Segment Open

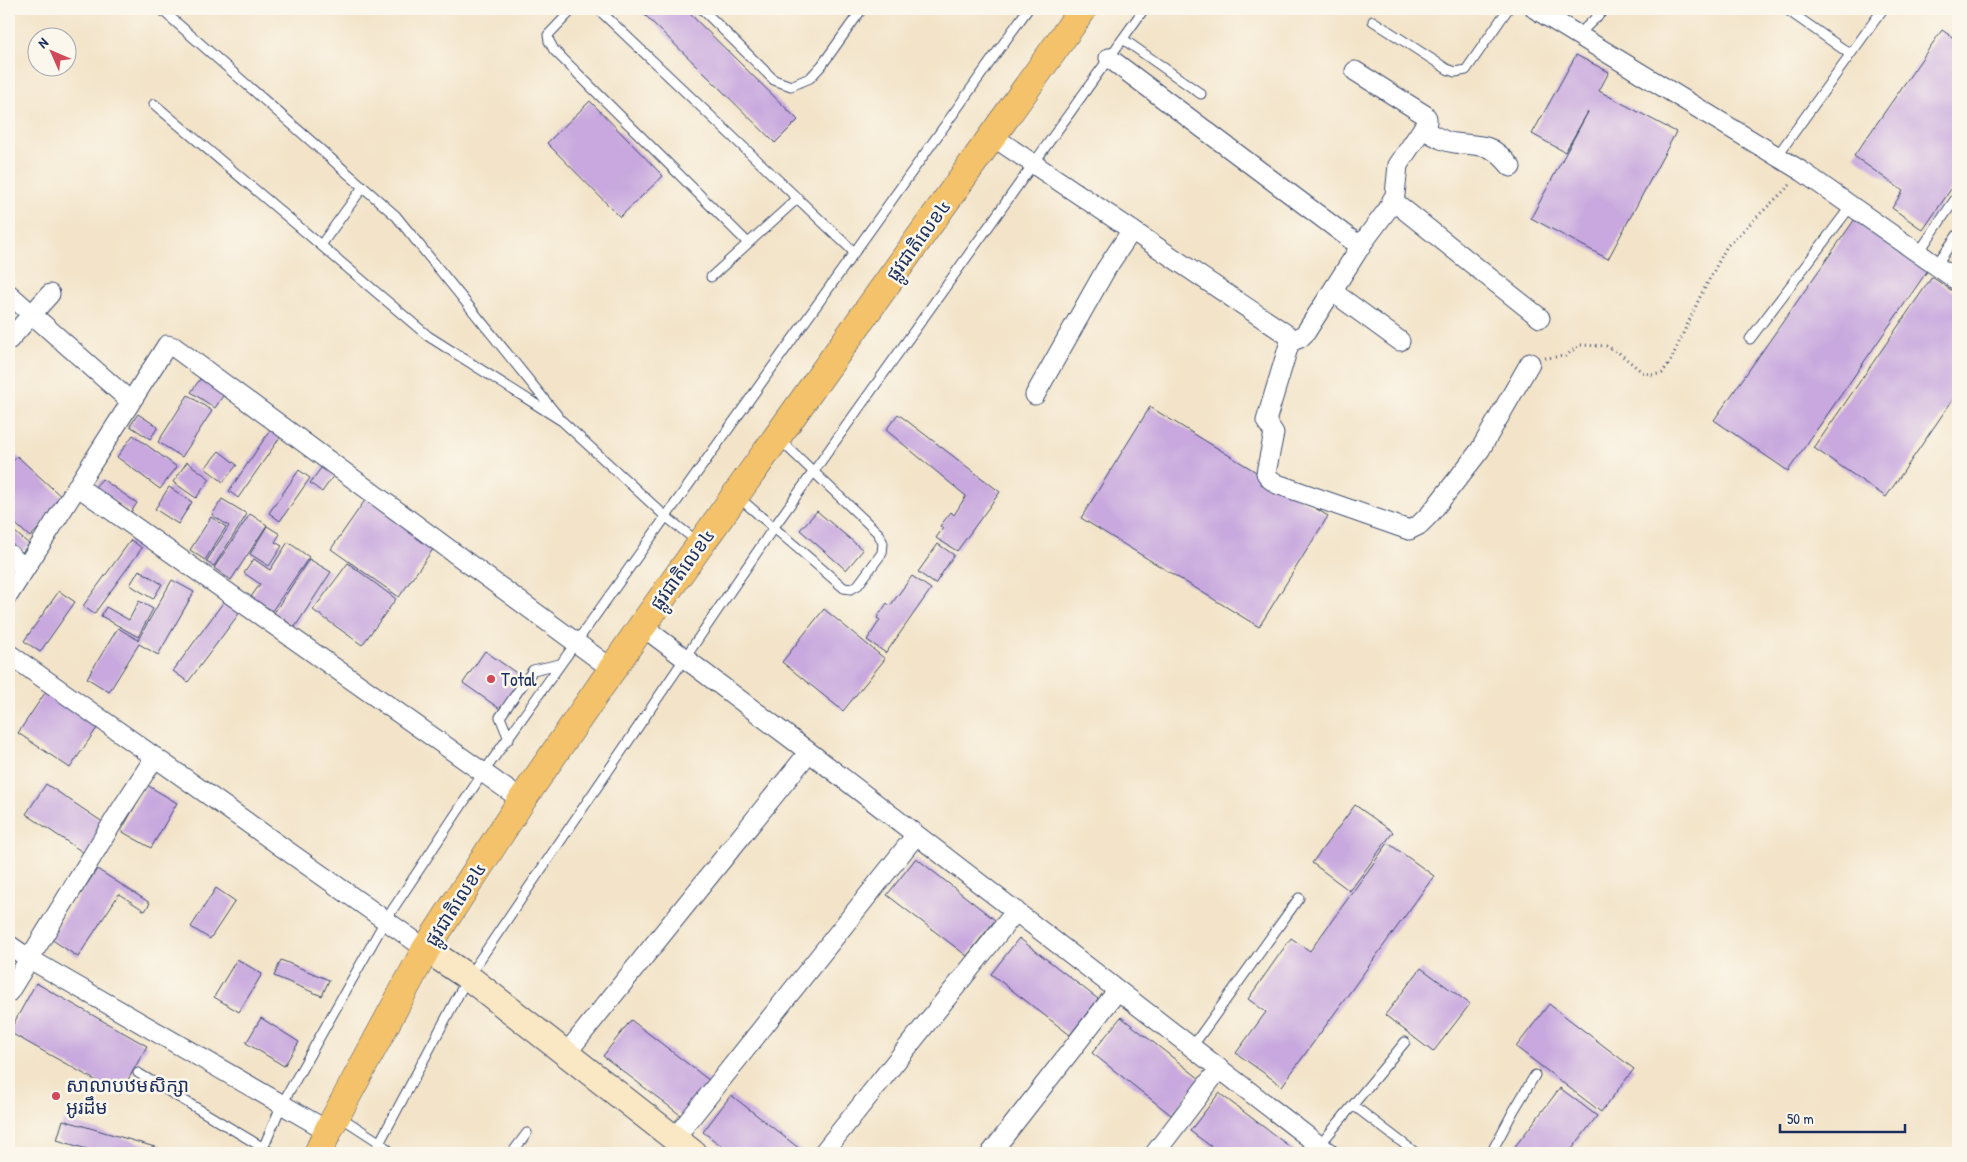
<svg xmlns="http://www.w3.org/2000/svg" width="1967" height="1162" viewBox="0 0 1967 1162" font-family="'Patrick Hand','Noto Sans Khmer',sans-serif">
<rect width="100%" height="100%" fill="#fbf7ec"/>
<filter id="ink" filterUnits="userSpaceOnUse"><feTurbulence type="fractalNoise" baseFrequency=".02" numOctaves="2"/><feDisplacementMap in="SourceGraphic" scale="10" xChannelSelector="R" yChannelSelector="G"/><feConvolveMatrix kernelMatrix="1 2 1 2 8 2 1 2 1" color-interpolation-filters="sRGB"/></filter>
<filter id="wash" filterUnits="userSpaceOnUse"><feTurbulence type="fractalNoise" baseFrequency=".0096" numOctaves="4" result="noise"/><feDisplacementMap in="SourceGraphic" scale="20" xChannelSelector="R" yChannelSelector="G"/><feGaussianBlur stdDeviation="1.12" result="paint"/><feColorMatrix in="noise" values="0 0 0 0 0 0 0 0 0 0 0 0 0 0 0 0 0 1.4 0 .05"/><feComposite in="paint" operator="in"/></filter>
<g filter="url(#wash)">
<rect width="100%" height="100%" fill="#f3e4c9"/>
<g id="blocks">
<path fill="#c8a8de" d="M 639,9 L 685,9 L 798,120 L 775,143 Z
M 1942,30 L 1958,41 L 1958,179 L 1923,230 L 1892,208 L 1903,191 L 1854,156 Z
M 1576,55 L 1609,72 L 1599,91 L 1676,132 L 1608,259 L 1531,218 L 1588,112 L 1565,152 L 1532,134 Z
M 590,101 L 663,176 L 620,217 L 547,143 Z
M 1855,219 L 1928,270 L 1788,471 L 1714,420 Z
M 1932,277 L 1958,295 L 1958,392 L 1886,497 L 1814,448 Z
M 200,379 L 224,394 L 215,408 L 191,392 Z
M 188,395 L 212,411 L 182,457 L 158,442 Z
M 1150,407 L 1328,516 L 1259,627 L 1081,518 Z
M 138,414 L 158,427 L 150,439 L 130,426 Z
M 898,414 L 1000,492 L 957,551 L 936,538 L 943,528 L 940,526 L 951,512 L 954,515 L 966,496 L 886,430 Z
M 273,426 L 283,433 L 238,498 L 229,491 Z
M 133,435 L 177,467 L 160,489 L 117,457 Z
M 219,451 L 237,465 L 223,482 L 205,468 Z
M 17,456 L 65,500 L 30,537 L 9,518 L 9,466 Z
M 187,462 L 210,479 L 196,498 L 173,482 Z
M 324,464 L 336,472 L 322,492 L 310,483 Z
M 299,470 L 310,478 L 280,521 L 269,513 Z
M 102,479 L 137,503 L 131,512 L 95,487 Z
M 169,487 L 192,502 L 178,524 L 155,509 Z
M 368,496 L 436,545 L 399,597 L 331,549 Z
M 222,499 L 247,514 L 214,566 L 206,562 L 229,526 L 212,515 Z
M 817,511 L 863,550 L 846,570 L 800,530 Z
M 250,514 L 267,525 L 231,580 L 214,568 Z
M 211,517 L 226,527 L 205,560 L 190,550 Z
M 267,526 L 280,534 L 275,542 L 282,546 L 269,566 L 250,554 Z
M 9,527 L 29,544 L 18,557 L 9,550 Z
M 131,540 L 142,548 L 94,614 L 83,606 Z
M 288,542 L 309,557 L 272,611 L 251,597 L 260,584 L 244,573 L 254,559 L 270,570 Z
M 938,544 L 954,555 L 935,584 L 918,572 Z
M 309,559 L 331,572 L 295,627 L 274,613 Z
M 348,563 L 396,599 L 362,645 L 313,610 Z
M 139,570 L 162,584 L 153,599 L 130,585 Z
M 912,576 L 931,589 L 886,653 L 867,640 L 880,620 L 877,618 L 887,603 L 890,606 Z
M 172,580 L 194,592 L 158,655 L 139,644 L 109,692 L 87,678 L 118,628 L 138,640 Z
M 59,591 L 75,602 L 40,652 L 24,641 Z
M 225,600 L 241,611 L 188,682 L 173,671 Z
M 139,601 L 153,609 L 138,637 L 101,616 L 106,607 L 129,620 Z
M 824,609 L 885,659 L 843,711 L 782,662 Z
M 485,651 L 522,677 L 500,709 L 463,683 Z
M 47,690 L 99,725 L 70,768 L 18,733 Z
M 46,784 L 107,825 L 87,855 L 26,814 Z
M 147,785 L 177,803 L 151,848 L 121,831 Z
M 1355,805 L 1393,832 L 1350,891 L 1312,863 Z
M 1388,843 L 1434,876 L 1282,1086 L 1236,1053 L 1266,1012 L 1248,999 L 1291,938 L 1310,951 Z
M 916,858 L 995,920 L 967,956 L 887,895 Z
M 97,869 L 150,903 L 145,911 L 119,894 L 78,957 L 51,939 Z
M 216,888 L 235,901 L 210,939 L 191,927 Z
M 1019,938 L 1098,999 L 1070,1035 L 991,974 Z
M 237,959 L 262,974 L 239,1012 L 214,997 Z
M 281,960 L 329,980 L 322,996 L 274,976 Z
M 1421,968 L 1470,1004 L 1433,1052 L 1385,1015 Z
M 36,983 L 147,1046 L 120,1094 L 9,1032 Z
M 1549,1004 L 1634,1069 L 1601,1112 L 1516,1047 Z
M 1121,1017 L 1200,1079 L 1171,1115 L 1092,1053 Z
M 261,1018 L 299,1042 L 284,1066 L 246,1043 Z
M 631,1020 L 710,1081 L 683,1117 L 603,1056 Z
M 1560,1088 L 1597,1116 L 1569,1153 L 1510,1153 Z
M 1219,1093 L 1298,1153 L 1220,1153 L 1190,1131 Z
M 731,1095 L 805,1153 L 731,1153 L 703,1132 Z
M 63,1120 L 165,1150 L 164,1153 L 100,1153 L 57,1140 Z"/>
</g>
</g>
<g filter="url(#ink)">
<use href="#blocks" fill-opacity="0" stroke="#3b4a6e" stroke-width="1"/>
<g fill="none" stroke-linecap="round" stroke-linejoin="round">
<g stroke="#3b4a6e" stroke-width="11">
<path id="lane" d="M 161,9 L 396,216 L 557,415
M 573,9 L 548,35 L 549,41 L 554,50 L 748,243
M 598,9 L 854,252
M 702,9 L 774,80 L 791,86 L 810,78 L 822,65 L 862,9
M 1786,9 L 1850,54
M 1373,21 L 1447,69 L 1455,72 L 1466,70 L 1508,9
M 1578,35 L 1605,9
M 1123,39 L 1201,94
M 154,104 L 428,336 L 562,421 L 665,516 L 698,542
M 1777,156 L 1883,9
M 321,245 L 363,187
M 1919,252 L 1958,195
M 1936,265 L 1958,234
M 711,277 L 798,198
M 1750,339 L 1851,206
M 737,496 L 844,588 L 851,589 L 858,585 L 882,553 L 883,543 L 878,533 L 779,439
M 509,739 L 500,717 L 533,670 L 560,664
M 1192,1047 L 1299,898
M 138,1073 L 272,1153
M 1353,1105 L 1416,1153
M 339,1116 L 379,1142 L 392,1153
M 1319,1146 L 1405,1042
M 261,1153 L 282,1104 L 385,921 L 483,773 L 1028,9
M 374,1153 L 468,977 L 774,527 L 1144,9
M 512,1153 L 527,1133
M 1491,1153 L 1514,1110 L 1535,1075"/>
</g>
<g stroke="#3b4a6e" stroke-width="21">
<path id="street" d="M 1535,9 L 1803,172 L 1958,281
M 1109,58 L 1361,247
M 1422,129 C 1432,134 1443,142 1455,143 C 1485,147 1490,142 1511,167
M 992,136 L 1295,340 L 1300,338 L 1306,332 L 1364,241 L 1388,209 L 1395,195 L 1398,165 L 1427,122 L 1427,118 L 1425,115 L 1355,71
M 1392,200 L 1540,318
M 1333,292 L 1400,341
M 9,294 L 130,401
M 1291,338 L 1266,421 L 1274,433 L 1266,473 L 1270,479 L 1277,484 L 1409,530 L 1419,525 L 1430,514 L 1480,450 L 1530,363
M 9,340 L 50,294
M 1035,395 L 1106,269 L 1132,230
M 77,486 L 522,800
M 9,554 L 24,568
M 9,594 L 167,345 L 174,347 L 612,669
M 642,626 L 809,752 L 1329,1153
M 9,654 L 426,949
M 9,945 L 28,958 L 328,1131
M 9,992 L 118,814 L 155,757
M 565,1055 L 809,752
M 674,1139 L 916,835
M 823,1153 L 1016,911
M 991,1153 L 1118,990
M 1155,1153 L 1219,1069"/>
</g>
<g stroke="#3b4a6e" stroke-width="28">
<path id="secondary" d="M 426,949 L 468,977 L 693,1153"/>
</g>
<g stroke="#3b4a6e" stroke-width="29">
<path id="highway" d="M 318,1153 L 328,1131 L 426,949 L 522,800 L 642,626 L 1083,9"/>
</g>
<path stroke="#3b4a6e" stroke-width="3" stroke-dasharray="1 4" stroke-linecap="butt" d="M 1545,358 L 1566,356 L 1579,345 L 1606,346 L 1618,352 L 1642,372 L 1653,375 L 1662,373 L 1670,362 L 1700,297 L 1727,246 L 1790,185"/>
<use href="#lane" stroke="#fff" stroke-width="9"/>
<use href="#street" stroke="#fff" stroke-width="19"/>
<use href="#secondary" stroke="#fae7c3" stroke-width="26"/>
<use href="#highway" stroke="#f3c26a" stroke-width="28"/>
</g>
</g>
<g fill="#d1495b" stroke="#fbf7ec" stroke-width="2">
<circle cx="491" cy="679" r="5"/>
<circle cx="56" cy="1096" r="5"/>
</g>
<g text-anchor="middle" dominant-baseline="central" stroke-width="5" stroke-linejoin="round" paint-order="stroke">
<g font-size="19" fill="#1b2f5e" stroke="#fbf7ec">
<text transform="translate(918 240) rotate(-54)">ផ្លូវជាតិលេខ៤</text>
<text transform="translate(682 569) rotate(-54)">ផ្លូវជាតិលេខ៤</text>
<text transform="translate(455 904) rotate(-57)">ផ្លូវជាតិលេខ៤</text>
</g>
<g font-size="19" fill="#1b2f5e" stroke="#fbf7ec" text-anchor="start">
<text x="501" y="679">Total</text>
<text x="66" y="1085">សាលាបឋមសិក្សា<tspan x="66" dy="22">អូរដឹម</tspan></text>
</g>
</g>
<rect width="1967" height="1162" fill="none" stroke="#fbf7ec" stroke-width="30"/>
<g transform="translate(52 52) rotate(315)"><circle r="24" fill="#fbf7ec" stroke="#a1a7b3"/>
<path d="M0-4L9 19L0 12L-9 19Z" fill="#d1495b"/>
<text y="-8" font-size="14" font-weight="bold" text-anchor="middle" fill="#1b2f5e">N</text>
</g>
<path d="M1780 1124v8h125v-8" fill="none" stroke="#1b2f5e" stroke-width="2.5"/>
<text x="1787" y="1124" font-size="15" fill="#1b2f5e" stroke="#fbf7ec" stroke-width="4" paint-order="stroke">50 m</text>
</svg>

Segment Closed

What to work on — Output, from the data above, the lines from the line with "M 938,544 L 954,555 L 935,584 L 918,572 Z" to the line with "M 154,104 L" exactly as they stand, both ends included and nothing else.

Exercise response —
M 938,544 L 954,555 L 935,584 L 918,572 Z
M 309,559 L 331,572 L 295,627 L 274,613 Z
M 348,563 L 396,599 L 362,645 L 313,610 Z
M 139,570 L 162,584 L 153,599 L 130,585 Z
M 912,576 L 931,589 L 886,653 L 867,640 L 880,620 L 877,618 L 887,603 L 890,606 Z
M 172,580 L 194,592 L 158,655 L 139,644 L 109,692 L 87,678 L 118,628 L 138,640 Z
M 59,591 L 75,602 L 40,652 L 24,641 Z
M 225,600 L 241,611 L 188,682 L 173,671 Z
M 139,601 L 153,609 L 138,637 L 101,616 L 106,607 L 129,620 Z
M 824,609 L 885,659 L 843,711 L 782,662 Z
M 485,651 L 522,677 L 500,709 L 463,683 Z
M 47,690 L 99,725 L 70,768 L 18,733 Z
M 46,784 L 107,825 L 87,855 L 26,814 Z
M 147,785 L 177,803 L 151,848 L 121,831 Z
M 1355,805 L 1393,832 L 1350,891 L 1312,863 Z
M 1388,843 L 1434,876 L 1282,1086 L 1236,1053 L 1266,1012 L 1248,999 L 1291,938 L 1310,951 Z
M 916,858 L 995,920 L 967,956 L 887,895 Z
M 97,869 L 150,903 L 145,911 L 119,894 L 78,957 L 51,939 Z
M 216,888 L 235,901 L 210,939 L 191,927 Z
M 1019,938 L 1098,999 L 1070,1035 L 991,974 Z
M 237,959 L 262,974 L 239,1012 L 214,997 Z
M 281,960 L 329,980 L 322,996 L 274,976 Z
M 1421,968 L 1470,1004 L 1433,1052 L 1385,1015 Z
M 36,983 L 147,1046 L 120,1094 L 9,1032 Z
M 1549,1004 L 1634,1069 L 1601,1112 L 1516,1047 Z
M 1121,1017 L 1200,1079 L 1171,1115 L 1092,1053 Z
M 261,1018 L 299,1042 L 284,1066 L 246,1043 Z
M 631,1020 L 710,1081 L 683,1117 L 603,1056 Z
M 1560,1088 L 1597,1116 L 1569,1153 L 1510,1153 Z
M 1219,1093 L 1298,1153 L 1220,1153 L 1190,1131 Z
M 731,1095 L 805,1153 L 731,1153 L 703,1132 Z
M 63,1120 L 165,1150 L 164,1153 L 100,1153 L 57,1140 Z"/>
</g>
</g>
<g filter="url(#ink)">
<use href="#blocks" fill-opacity="0" stroke="#3b4a6e" stroke-width="1"/>
<g fill="none" stroke-linecap="round" stroke-linejoin="round">
<g stroke="#3b4a6e" stroke-width="11">
<path id="lane" d="M 161,9 L 396,216 L 557,415
M 573,9 L 548,35 L 549,41 L 554,50 L 748,243
M 598,9 L 854,252
M 702,9 L 774,80 L 791,86 L 810,78 L 822,65 L 862,9
M 1786,9 L 1850,54
M 1373,21 L 1447,69 L 1455,72 L 1466,70 L 1508,9
M 1578,35 L 1605,9
M 1123,39 L 1201,94
M 154,104 L 428,336 L 562,421 L 665,516 L 698,542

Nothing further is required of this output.